RPO I get no respect

When considering any backup solution it is important to assess two key metrics, RPO & RTO.  I put more value on RPO then RTO and here is why.

RPO (Recovery Point Objective) represents how frequently backups are taken, or put another way, how much data you are willing to lose.

RTO (Recovery Time Objective) The duration of time and a service level within which a business must be restored after a disaster or disruption.

RPO  needs to be taken EXTREMELY serious.  You must know where updates to your database are coming from.  Do you have control over reproducing those updates in the event of an outage or disruption to your business systems?

One of my recent HA projects was for an online catalog company. Orders came in from three different sources:  websitecall center and mail order.  Their total orders averaged 800 per hour.

In the event of an outage, there is simply no way for them to reproduce their web orders.  These web orders represented one third of their orders and they had an RPO of 24 Hours (meaning backups were being done every 24 hours). With approximately 6400 orders and an average order size of $100.00, their total loss could approach $640,000.00 for this 24 hour period.

Their phone orders are entered while a customer service rep is on the phone with the customer.  If an outage were to occur, they cannot reenter those phone orders since they are entered live into the system and do not have a way to recreate them. So this would add another loss of 6400 orders at $100.00 per order.  Adding another loss of $640,000.00, would bring our total loss to $1,280,000.00 for a 24 hour RPO.

But they can replay their mail orders.  So in 24 Hours, with a total of 19,200 orders they could only recreate 6400 of them.  Prior to our HA project, their RPO was 24 Hours. They now have HA.

Another recent project was a municipality with 13,000 utility customers has internet access to pay bills, get copies of printed bills, sign up for paperless billing, view past history, etc.

“During downtime, any transactions would need to be recorded by hand,” “Utility bills are a major source of revenue and could not be reproduced, which would affect cash flow.”  There is no way they can reproduce these transaction.  They now have HA.

Here are some examples of data transactions to help understand your control of RPO:

  1. Web Transaction
  2. EDI transactions
  3. Forklifts with Scanners updating inventory locations.
  4. Phone Orders
  5. SQL connection from other servers
  6. FTP
  7. ODBC connections (Hint for IBM Power i. Look at QUSRWRK)

 

Employees are a company’s most valuable asset, Second only to your DATA. Period!  You insure your people and your physical assets, so why not insure that your valuable data assets are protected as well? Your business data & records could be gone in an instant due to user error, hardware failure, theft, or some other threat.
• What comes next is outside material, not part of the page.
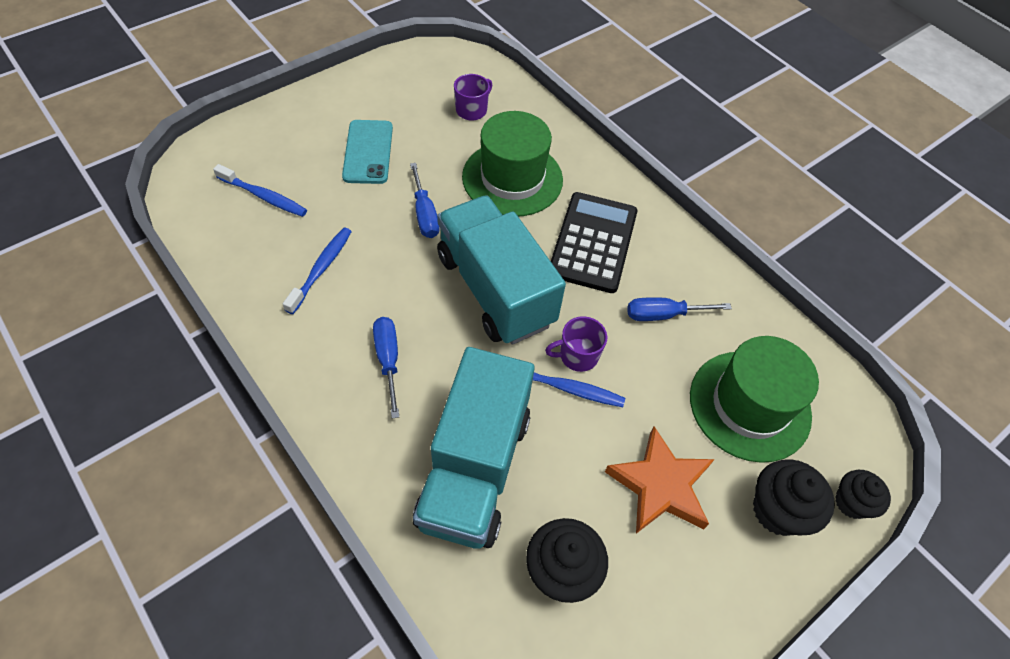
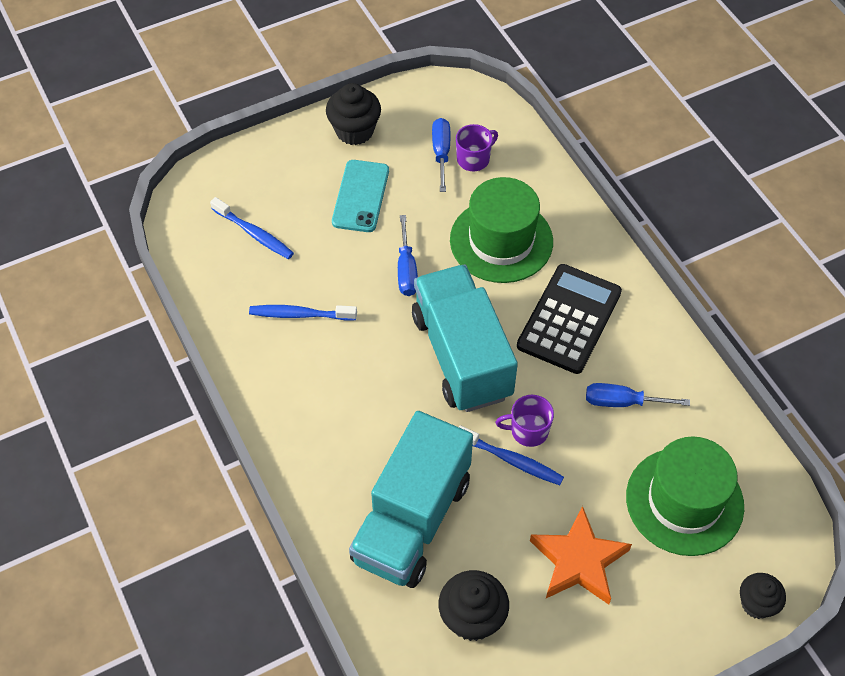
camera: 15 degrees right, 0 degrees up
blue toothbrush [283,228,352,314] -> blue toothbrush turned 120 degrees counterclockwise [249,305,357,321]
blue screwdriver [373,317,399,418] -> blue screwdriver moved to [432,118,450,192]
black cupcake [753,459,835,536] -> black cupcake moved to [326,83,381,145]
BCI or BII (Business Continuance or Business Interruption Insurance)

 First and foremost, contact your Business insurance company to understand their BCI/BII policy.  Insurance companies know that your company’s data is your most valuable asset.  Discuss your intentions with them about implementing a High Availability solution.  Since you are reducing their risk, most likely they will reduce your premiums.

This savings could give you the budget to fund an HA project.  A President of a company told me:  “If my building is gone so is my business.”  Not true.  Building and data centers can be rebuilt, your data is priceless.  Not only is it your data, it is your cash, your receivables, a valuable asset, will be safe & offsite, giving you access to needed receivables (cash) to rebuild your business.

 

  How much time can be allowed to recover your system in the event of an outage?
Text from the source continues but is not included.